### Selected text
Grasses can already become a cause of discomforting symptoms for allergy sufferers at the end of April. Grass pollen is followed by weed pollen, such as mugwort, at the beginning of the summer months. The grass and weed pollen season does not end until late September/early October [1]. Therefore, it can often be difficult to identify the true cause of allergy during this period. Allergy to grasses and weeds – what should we know about it?

Dziewczyna i chłopak na rowerze, w tle łąka z wysoką trawą, alergia na trawy i chwasty

Grass and weed allergy – what symptoms do they cause?

Symptoms that people who are allergic to grass and weed pollen may experience include:

  • itching,
  • sneezing,
  • blocked, runny nose,
  • red, burning and watery eyes.

In some cases, people with a mugwort allergy may develop symptoms of the so-called oral allergy syndrome (Oral Allergy Syndrome, OAS) and sometimes even anaphylaxis after eating certain foods as a result of cross-reactions. To identify which pollens are responsible for allergy symptoms, laboratory tests can be conducted. More specifically, this involves determining whether there are IgE antibodies against specific pollens in our blood. There is no need for special preparations for such tests. These tests can be carried out at any time of day. Fasting is not necessary, and there’s no need to discontinue any medications, even antiallergy ones. A small amount of blood is required for the tests. Antibodies can be measured against entire allergens (known as extracts). Recently, it has even become possible to analyse individual proteins (molecules) that make up a particular pollen. This form of diagnosis, known as molecular allergy diagnostics, enhances the sensitivity of serological tests. It not only allows for precise identification of which pollens are responsible for allergy symptoms, but also provides insight into whether immunotherapy can be effective and whether we can expect cross-reactivity, for example, with foods.

Grass proteins

The most important proteins of the grasses, specifically its main representative timothy (Phleum pratense), include Phl p 1 and Phl p 5 [2].

  • Timothy amongst grasses

Plant phleum

Phl p 1 and Phl p 5 are the main allergens of Timothy grass. This means that IgE antibodies in the blood serum against each of these proteins have been found in at least 50% of individuals with Timothy grass allergy. Antibodies against these two grass proteins serve as markers for primary allergy. Detecting the presence of antibodies against Phl p 1 and/or Phl p 2 allows for the diagnosis of grass allergy. These are also the two most important grass proteins when it comes to qualifying for immunotherapy. Detecting their presence indicates a potential for successful desensitization. Therefore, the absence of IgE antibodies against these proteins in grass-allergic individuals may be associated with the lack of effectiveness in desensitization [3].

### List of tasks
1. List every symptom that the text on grass and weed allergy names in its bulleted list of symptoms.
2. Copy word for word the part of the text on grass and weed allergy from "Phl p 1 and Phl p 5 are" up to and including "in desensitization [3].".

### Entries supplied
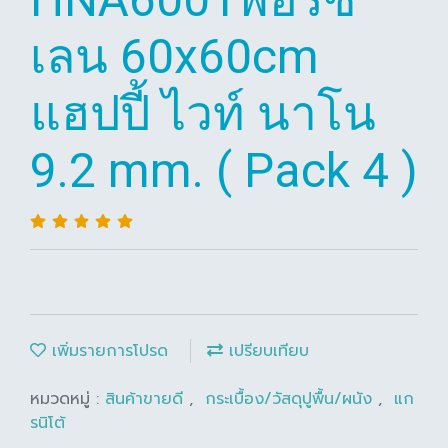
เลน 60x60cm
แฮปปี้ ไวท์ นาโน
9.2 mm. ( Pack 4 )
เพิ่มรายการโปรด
เปรียบเทียบ
หมวดหมู่ :
สินค้าขายดี
,
กระเบื้อง/วัสดุปูพื้น/ผนัง
,
แก
รนิโต้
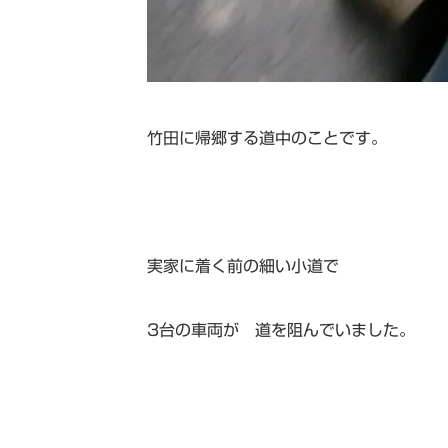
竹田に帰郷する道中のことです。
実家に着く前の細い小道で
3台の車両が 道を阻んでいました。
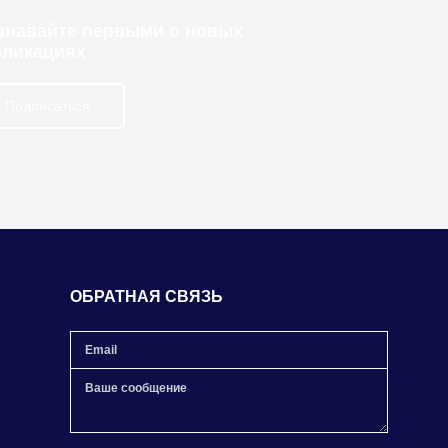
узнавайте первыми о новых
бликациях
Подписаться
ОБРАТНАЯ СВЯЗЬ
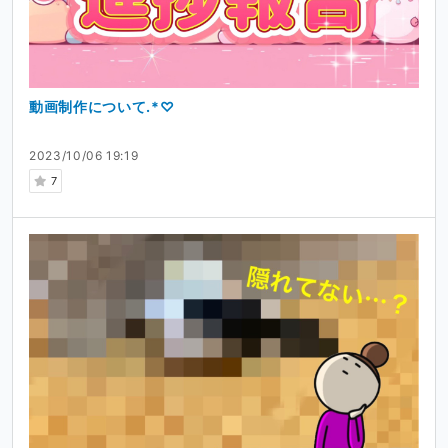
動画制作について.*♡
2023/10/06 19:19
7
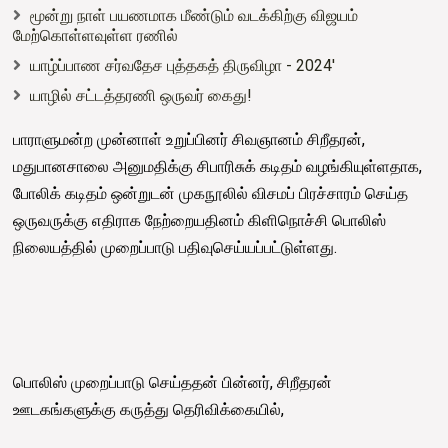
மூன்று நாள் பயணமாக மீண்டும் வடக்கிற்கு விஜயம்
மேற்கொள்ளவுள்ள ரணில்
யாழ்ப்பாண சர்வதேச புத்தகத் திருவிழா - 2024'
யாழில் சட்டத்தரணி ஒருவர் கைது!
பாராளுமன்ற முன்னாள் உறுப்பினர் சிவஞானம் சிறீதரன்,
மதுபானசாலை அனுமதிக்கு சிபாரிசுக் கடிதம் வழங்கியுள்ளதாக,
போலிக் கடிதம் ஒன்றுடன் முகநூலில் விசமப் பிரச்சாரம் செய்த
ஒருவருக்கு எதிராக நேற்றையதினம் கிளிநொச்சி பொலிஸ்
நிலையத்தில் முறைப்பாடு பதிவுசெய்யப்பட்டுள்ளது.
பொலிஸ் முறைப்பாடு செய்ததன் பின்னர், சிறீதரன்
ஊடகங்களுக்கு கருத்து தெரிவிக்கையில்,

### Answers for the tasks
1.
- itching
- sneezing
- blocked, runny nose
- red, burning and watery eyes

2.
Phl p 1 and Phl p 5 are the main allergens of Timothy grass. This means that IgE antibodies in the blood serum against each of these proteins have been found in at least 50% of individuals with Timothy grass allergy. Antibodies against these two grass proteins serve as markers for primary allergy. Detecting the presence of antibodies against Phl p 1 and/or Phl p 2 allows for the diagnosis of grass allergy. These are also the two most important grass proteins when it comes to qualifying for immunotherapy. Detecting their presence indicates a potential for successful desensitization. Therefore, the absence of IgE antibodies against these proteins in grass-allergic individuals may be associated with the lack of effectiveness in desensitization [3].